MA4601/MAT061 Stochastic Search and Optimisation
Stochastic Search and Optimisation
Hello, dear friend, you can consult us at any time if you have any questions, add WeChat: THEend8_
MA4601/MAT061 Stochastic Search and Optimisation
Assignment 3: Clustering with Cross-Entropy
This assignment investigates the use of the Cross-Entropy algorithm for clustering.
The report should be typed in a 12 point font and should be no more than four pages long (ex-
cluding figures).
Your code must be submitted as a single file, and must be properly documented, including
clear instructions on how to run the code. Data files may be included separately. See the module
website for restrictions on the external libraries you can use, and note that jupyter notebooks
are not accepted.
Very important: your assessment is based on the report! You must submit your code,
and I will look at it to check how well you have documented your additions, but I expect you
to explain what you have done and present your results in the report. I will usually only run
your code if it is not clear what is going on from the report, in which case you will probably be
losing marks. Of course, should I choose to run your code, it must be capable of reproducing
the results presented in the report.
Read Section 5.1 of De Boer, Kroese, Mannor, Rubinstein (2005) A tutorial on the Cross-
Entropy method. Annals of Operations Research 134, pp. 19–67.
Suppose that we are given a set of n points X ⊂ Rd that we wish to partition into k disjoint
subsets X1, . . . ,Xk in order to minimise or maximise some cluster measure S(X1, . . . ,Xk). Let
X = {x1, . . . ,xn} then we can represent a partition by a vector a = (a1, . . . , an) ∈ {1, . . . , k}n,
where ai = j when xi ∈ Xj . With this notation we suppose that S is a function from Ω :=
{1, . . . , k}n into [0,∞).
For the CE-method we will use a family of probabilities on Ω = {1, . . . , k}n that is indexed
by matrices P = (pij)i=i,...,n;j=1,...,k, where
f(a; P ) =
n∏
i=1
pi,ai .
P is constrained to be non-negative, with row-sums equal to 1. We interpret pij as the proba-
bility that point i is in cluster j.
1. (4 marks) For l = 1, . . . ,M let a(l) = (a1(l), . . . , an(l)) be an element of Ω. Prove that
the matrix P that solves
max
M∑
l=1
log f(a(l); P )
is given by
pij =
1
M
#{l : ai(l) = j}
1
2. (3 marks) A popular cluster measure is the within groups sum of squares
S1(X1, . . . ,Xk) =
k∑
j=1
∑
x,y∈Xj
‖x− y‖22. (1)
Here ‖ · ‖2 is the Euclidean distance.
Calculating S1 using the formula (1) requires O(n2) operations, where n = |X | is the total
number of points. By using the centroids
cj =
1
|Xj |
∑
x∈Xj
x
show how to calculate S1 in O(n) operations.
This is one reason why the within groups sum of squares is a popular cluster measure.

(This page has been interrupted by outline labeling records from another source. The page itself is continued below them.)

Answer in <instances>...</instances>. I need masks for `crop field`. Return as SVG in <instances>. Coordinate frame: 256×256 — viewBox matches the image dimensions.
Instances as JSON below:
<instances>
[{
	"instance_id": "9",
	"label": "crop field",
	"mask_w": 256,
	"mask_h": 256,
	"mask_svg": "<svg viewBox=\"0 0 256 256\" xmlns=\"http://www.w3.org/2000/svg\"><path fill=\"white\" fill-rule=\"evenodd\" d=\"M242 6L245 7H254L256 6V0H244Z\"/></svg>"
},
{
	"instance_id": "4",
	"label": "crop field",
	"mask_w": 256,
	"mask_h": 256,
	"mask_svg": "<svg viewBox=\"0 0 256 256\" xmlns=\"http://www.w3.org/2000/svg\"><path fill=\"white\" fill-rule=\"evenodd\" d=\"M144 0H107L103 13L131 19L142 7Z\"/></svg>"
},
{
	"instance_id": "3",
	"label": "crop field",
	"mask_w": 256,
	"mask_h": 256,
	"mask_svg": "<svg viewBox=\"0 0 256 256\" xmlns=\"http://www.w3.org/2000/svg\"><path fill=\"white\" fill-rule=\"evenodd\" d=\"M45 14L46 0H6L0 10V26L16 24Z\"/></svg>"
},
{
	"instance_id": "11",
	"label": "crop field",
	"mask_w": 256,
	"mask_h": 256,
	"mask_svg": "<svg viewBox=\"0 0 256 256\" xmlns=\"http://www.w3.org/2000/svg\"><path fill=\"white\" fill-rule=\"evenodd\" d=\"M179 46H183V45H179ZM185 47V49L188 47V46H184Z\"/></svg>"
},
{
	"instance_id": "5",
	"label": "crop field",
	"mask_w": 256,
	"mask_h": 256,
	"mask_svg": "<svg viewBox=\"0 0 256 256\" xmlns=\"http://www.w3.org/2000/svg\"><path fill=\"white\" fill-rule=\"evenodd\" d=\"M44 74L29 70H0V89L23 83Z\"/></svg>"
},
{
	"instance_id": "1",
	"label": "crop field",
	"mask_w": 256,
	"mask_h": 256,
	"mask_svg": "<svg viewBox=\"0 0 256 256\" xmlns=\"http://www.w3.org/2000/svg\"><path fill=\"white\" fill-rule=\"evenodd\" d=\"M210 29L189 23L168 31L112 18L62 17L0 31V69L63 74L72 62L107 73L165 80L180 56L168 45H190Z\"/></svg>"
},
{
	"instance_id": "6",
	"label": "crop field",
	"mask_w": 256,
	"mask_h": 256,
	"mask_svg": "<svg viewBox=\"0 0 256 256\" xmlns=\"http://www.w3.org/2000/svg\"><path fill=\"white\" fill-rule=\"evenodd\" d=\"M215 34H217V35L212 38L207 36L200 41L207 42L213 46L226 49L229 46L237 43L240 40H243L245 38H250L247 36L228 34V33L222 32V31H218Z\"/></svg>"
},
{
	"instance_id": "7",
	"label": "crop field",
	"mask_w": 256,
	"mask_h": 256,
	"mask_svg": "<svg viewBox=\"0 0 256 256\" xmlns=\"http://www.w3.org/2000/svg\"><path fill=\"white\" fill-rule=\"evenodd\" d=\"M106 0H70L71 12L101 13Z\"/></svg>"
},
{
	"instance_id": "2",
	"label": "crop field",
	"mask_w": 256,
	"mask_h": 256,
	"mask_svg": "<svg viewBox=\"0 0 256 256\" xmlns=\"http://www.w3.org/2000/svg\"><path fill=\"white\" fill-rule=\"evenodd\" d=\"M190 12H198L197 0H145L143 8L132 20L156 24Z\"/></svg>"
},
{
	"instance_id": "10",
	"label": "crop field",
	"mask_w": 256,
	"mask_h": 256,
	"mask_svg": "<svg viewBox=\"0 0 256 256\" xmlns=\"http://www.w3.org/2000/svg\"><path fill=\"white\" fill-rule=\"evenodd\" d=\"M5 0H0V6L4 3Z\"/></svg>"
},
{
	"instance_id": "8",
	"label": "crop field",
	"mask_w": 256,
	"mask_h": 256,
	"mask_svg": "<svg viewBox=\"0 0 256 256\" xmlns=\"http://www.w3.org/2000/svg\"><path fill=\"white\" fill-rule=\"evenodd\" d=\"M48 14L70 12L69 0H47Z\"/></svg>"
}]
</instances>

3. (3 marks) Explain why minimising S1 is equivalent to maximising the between groups
sum of squares:
S2(X1, . . . ,Xk) =
k∑
j=1
∑
x∈Xj ,y 6∈Xj
‖x− y‖22.
4. (8 marks) Now consider maximising the following cluster measure
S3(X1, . . . ,Xk) =
k∑
j=1
∑
x∈Xj ,y 6∈Xj
‖x− y‖1,
where ‖ · ‖1 is the L1 norm.
Implement the CE algorithm using this objective function and apply it to the data set
jain.txt, available on Learning Central (taken from Jain & Law (2005) Data Clustering:
A User’s Dilemma). Do it for k = 2, 3, 4 and graph your solutions using different coloured
points to indicate the clusters.
Make sure that you write your code so that ‖x−y‖1 is only calculated once for each pair
x,y ∈ X .
Include a visualisation to check the convergence of P .
How does the quality of your solution depend on the number of solutions generated at each
iteration, the proportion of these selected for updating P , and the smoothing parameter?
Your answer should be backed up by numerical results.
2 marks are reserved for presentation, clarity of expression, and documentation of code.